## What is asked
**a.** According to the Phil Greening profile below, in what year did he finish his rugby career, and with which club?
**b.** List every club team named under "Senior career" in the Phil Greening profile below.
**c.** Write what comes next in the Phil Greening profile below, picking up after its final sentence.

## Text provided
------------------------------------

Phil Greening
- Full name: Phil Greening
- Born: 3 October 1975 (age 50) Gloucester, England
- Height: 6 ft 0 in (1.83 m)
- Weight: 17 st (108 kg; 238 lb)
- School: Kingsholm Junior, Chosen Hill
- University: Gloucester College HE

Rugby union career
- Position: Hooker

Senior career
- Years: Team / Apps / (Points)
- 1994-97: Gloucester / 35 / (30)
- 1998-99: Sale Sharks / 26 / (5)
- 2000-05: Wasps / 69 / (30)

International career
- Years: Team / Apps / (Points)
- 1996-01: England / 24 / (30)
- 2001: British & Irish Lions

= Phil Greening =

British Lions & England international rugby union player

Phil Greening (born 3 October 1975) is an English former rugby union footballer who played as a hooker. Greening finished his rugby career with London Wasps in 2005. During his career he earned 24 caps for England, as well as going to Australia with the British and Irish Lions in 2001.

------------------------------------

## Records

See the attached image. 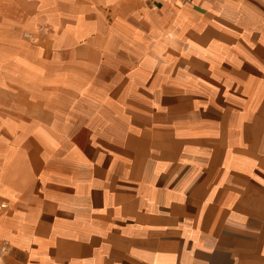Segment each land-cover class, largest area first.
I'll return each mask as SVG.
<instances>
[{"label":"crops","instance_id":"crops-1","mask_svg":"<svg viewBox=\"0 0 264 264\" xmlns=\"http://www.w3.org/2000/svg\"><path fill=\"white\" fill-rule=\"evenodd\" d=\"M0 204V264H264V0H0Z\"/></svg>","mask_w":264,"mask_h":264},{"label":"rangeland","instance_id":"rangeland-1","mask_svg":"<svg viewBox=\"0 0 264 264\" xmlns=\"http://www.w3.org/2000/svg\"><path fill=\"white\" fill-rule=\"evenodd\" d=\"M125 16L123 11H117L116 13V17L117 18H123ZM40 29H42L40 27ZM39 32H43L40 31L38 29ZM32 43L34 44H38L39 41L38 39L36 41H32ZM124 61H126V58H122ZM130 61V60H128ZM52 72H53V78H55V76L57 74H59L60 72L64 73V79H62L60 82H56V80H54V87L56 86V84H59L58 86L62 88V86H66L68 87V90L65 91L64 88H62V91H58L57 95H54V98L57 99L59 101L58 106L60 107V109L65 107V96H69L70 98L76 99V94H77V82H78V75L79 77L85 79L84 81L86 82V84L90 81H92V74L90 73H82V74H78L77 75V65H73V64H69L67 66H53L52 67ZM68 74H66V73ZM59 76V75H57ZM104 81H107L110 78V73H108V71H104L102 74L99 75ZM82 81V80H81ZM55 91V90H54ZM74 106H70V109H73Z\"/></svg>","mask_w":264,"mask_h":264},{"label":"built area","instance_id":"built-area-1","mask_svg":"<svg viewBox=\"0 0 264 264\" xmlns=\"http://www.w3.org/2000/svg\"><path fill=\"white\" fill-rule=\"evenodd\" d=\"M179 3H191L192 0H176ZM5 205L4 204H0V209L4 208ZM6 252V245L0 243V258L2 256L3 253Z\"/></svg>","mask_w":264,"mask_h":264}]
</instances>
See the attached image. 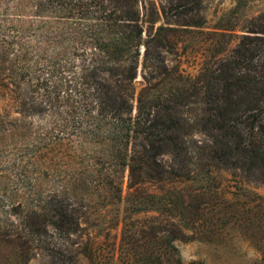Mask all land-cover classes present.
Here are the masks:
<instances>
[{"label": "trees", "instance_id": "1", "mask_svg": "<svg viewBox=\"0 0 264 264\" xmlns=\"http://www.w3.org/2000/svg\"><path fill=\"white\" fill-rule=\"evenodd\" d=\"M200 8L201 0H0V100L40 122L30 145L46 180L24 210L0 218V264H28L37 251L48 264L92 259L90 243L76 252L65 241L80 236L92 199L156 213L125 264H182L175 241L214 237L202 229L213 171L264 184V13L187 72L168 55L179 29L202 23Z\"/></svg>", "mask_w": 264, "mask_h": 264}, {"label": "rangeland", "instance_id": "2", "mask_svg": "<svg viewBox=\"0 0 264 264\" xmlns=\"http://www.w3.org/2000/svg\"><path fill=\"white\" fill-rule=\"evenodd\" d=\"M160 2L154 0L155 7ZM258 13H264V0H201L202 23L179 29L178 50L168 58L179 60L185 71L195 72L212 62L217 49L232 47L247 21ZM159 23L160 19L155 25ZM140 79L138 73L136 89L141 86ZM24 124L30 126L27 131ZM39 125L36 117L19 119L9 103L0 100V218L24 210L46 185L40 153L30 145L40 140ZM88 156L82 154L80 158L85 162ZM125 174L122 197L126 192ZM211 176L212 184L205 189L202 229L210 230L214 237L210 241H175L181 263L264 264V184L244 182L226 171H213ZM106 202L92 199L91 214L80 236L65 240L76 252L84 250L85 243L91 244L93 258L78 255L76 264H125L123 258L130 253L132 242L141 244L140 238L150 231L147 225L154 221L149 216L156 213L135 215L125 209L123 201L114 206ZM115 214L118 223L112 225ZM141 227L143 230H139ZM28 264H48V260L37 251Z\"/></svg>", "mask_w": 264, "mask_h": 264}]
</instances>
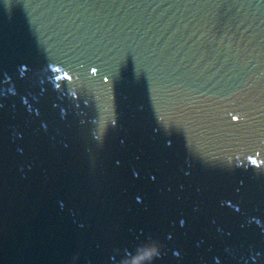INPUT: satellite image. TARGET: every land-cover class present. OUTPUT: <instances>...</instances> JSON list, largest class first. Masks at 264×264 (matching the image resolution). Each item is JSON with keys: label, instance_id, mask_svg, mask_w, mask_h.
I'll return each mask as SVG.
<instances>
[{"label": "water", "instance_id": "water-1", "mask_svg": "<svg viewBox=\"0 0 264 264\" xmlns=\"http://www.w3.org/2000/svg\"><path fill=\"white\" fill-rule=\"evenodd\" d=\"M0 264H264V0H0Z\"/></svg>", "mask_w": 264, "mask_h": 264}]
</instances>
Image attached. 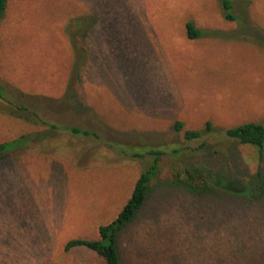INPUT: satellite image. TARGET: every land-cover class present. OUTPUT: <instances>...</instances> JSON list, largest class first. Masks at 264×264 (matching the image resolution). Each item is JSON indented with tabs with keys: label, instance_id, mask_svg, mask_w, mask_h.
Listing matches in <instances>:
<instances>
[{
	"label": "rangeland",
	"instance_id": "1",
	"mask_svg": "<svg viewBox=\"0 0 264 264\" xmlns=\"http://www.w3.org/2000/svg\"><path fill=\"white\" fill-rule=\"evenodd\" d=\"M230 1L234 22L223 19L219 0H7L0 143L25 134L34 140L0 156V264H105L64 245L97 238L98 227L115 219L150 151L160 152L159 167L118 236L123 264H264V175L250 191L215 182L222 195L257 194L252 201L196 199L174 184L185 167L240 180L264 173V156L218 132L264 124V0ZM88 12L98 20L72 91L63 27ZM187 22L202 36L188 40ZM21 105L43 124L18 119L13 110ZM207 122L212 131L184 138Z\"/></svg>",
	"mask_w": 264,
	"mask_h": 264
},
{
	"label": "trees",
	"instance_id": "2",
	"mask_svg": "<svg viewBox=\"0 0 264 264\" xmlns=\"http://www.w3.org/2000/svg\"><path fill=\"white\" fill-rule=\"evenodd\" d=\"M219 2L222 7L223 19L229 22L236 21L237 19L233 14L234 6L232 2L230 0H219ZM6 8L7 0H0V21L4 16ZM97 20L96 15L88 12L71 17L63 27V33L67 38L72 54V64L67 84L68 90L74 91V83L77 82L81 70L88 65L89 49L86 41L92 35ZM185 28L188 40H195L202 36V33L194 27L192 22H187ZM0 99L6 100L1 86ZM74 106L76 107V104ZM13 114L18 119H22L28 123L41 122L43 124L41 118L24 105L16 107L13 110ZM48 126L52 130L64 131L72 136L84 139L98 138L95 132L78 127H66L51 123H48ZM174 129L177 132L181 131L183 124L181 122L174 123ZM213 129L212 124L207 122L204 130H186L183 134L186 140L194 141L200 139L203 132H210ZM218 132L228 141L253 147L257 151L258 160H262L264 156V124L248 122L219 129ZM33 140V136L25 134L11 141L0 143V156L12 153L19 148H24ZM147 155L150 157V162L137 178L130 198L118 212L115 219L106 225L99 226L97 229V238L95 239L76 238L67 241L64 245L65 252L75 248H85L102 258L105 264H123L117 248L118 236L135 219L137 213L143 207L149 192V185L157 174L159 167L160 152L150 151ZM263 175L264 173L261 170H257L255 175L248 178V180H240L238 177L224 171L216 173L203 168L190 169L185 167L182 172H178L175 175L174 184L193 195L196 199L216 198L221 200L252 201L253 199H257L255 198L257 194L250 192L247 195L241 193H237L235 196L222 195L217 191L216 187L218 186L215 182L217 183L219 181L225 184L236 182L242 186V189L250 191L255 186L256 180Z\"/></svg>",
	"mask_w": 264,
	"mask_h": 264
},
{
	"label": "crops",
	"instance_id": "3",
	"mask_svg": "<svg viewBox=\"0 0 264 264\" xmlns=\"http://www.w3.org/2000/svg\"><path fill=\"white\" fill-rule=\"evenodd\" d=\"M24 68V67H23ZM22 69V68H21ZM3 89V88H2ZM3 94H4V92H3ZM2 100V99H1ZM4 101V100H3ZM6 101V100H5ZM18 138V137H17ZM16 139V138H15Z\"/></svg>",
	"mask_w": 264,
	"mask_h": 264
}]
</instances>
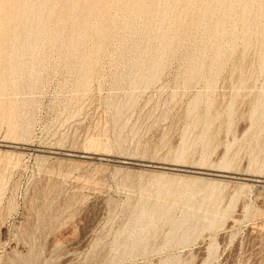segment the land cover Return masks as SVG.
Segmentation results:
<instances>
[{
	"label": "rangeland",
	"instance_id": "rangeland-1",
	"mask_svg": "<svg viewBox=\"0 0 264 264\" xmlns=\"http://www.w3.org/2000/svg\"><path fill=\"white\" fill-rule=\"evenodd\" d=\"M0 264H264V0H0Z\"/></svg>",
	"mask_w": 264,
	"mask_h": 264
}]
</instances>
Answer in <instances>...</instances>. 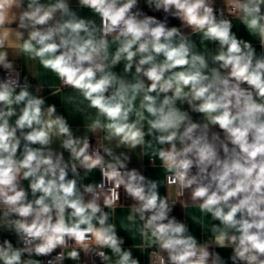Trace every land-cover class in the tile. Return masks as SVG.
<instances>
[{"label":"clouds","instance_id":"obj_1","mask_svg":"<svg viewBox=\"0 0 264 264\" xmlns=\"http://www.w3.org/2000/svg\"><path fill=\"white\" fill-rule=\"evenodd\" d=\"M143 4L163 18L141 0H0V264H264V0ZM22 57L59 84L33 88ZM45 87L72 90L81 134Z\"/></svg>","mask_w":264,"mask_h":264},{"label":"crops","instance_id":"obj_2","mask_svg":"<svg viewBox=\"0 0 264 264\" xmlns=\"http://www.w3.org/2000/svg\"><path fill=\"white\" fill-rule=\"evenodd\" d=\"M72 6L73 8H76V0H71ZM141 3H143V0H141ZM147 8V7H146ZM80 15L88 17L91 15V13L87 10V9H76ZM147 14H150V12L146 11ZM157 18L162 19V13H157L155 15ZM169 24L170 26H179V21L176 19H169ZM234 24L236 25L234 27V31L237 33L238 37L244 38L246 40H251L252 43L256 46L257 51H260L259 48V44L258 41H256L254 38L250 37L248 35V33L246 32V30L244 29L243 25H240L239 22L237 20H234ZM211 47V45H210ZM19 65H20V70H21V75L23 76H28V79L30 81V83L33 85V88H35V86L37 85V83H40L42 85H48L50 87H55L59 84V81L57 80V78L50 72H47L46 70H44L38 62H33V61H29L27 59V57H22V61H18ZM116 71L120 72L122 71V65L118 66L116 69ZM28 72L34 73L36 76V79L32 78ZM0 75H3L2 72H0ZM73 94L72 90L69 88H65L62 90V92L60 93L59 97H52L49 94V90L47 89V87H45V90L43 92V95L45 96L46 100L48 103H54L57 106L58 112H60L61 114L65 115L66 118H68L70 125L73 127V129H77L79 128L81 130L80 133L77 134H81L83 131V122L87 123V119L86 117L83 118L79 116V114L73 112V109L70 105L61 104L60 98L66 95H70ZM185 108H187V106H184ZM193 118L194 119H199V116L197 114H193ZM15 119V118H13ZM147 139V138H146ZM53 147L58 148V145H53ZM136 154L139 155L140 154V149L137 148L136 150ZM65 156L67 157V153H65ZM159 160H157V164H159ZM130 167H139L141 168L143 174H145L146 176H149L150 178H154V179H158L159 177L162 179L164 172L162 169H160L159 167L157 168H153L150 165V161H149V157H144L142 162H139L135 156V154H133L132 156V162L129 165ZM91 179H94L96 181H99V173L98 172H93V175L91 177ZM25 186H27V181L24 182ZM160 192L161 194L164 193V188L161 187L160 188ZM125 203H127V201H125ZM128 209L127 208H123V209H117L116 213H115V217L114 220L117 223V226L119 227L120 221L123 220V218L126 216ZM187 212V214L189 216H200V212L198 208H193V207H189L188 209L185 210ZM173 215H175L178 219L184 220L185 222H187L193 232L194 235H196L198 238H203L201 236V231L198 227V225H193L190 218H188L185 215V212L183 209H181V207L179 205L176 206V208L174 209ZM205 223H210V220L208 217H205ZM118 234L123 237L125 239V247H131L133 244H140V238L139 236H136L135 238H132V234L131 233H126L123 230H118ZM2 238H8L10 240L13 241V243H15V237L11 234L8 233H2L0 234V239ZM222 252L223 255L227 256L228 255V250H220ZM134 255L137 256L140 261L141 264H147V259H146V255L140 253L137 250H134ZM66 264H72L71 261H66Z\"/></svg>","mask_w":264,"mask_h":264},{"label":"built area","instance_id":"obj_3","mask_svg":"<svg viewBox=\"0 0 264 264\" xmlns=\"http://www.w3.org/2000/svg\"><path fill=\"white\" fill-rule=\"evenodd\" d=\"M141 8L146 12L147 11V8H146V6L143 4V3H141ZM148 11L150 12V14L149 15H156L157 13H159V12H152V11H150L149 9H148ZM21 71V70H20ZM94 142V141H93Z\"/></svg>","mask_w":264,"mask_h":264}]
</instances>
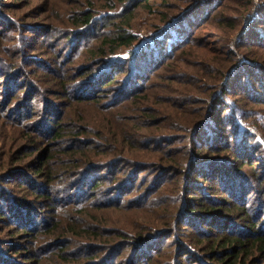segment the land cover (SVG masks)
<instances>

------------------------------------

## Exercise results
**a.** He finished his career in 2005 with London Wasps.

**b.** Gloucester, Sale Sharks, Wasps

**c.**
==Playing career==
His rugby career started at his place of birth, Gloucester. After playing for Sale Sharks, he joined the Wasps for the 2000 season. At Wasps he enjoyed a great deal of success, which included a total of four club trophies that the team won during the 2002–03 and 2003–04 seasons. He was a replacement as Wasps won the 2002–03 Premiership Final, and two years later started when they won the final for the third year in a row. Greening was injured for much of 2004 meaning he missed out on Wasps' victories in the 2004 Premiership Final and the 2004 Heineken Cup Final.

He earned the first of his 24 caps for the English rugby team during 1996. He was subsequently included in the England squad that competed at the 1999 World Cup in Wales the following year. He was a part of the British and Irish Lions that toured Australia in 2001. He also captained the English rugby sevens team, as well as playing at the 2002–03 Hong Kong Sevens. After retiring from the Wasps, due to a long-standing toe injury, he joined the England Sevens management team as Assistant Coach under Mike Friday until 2007.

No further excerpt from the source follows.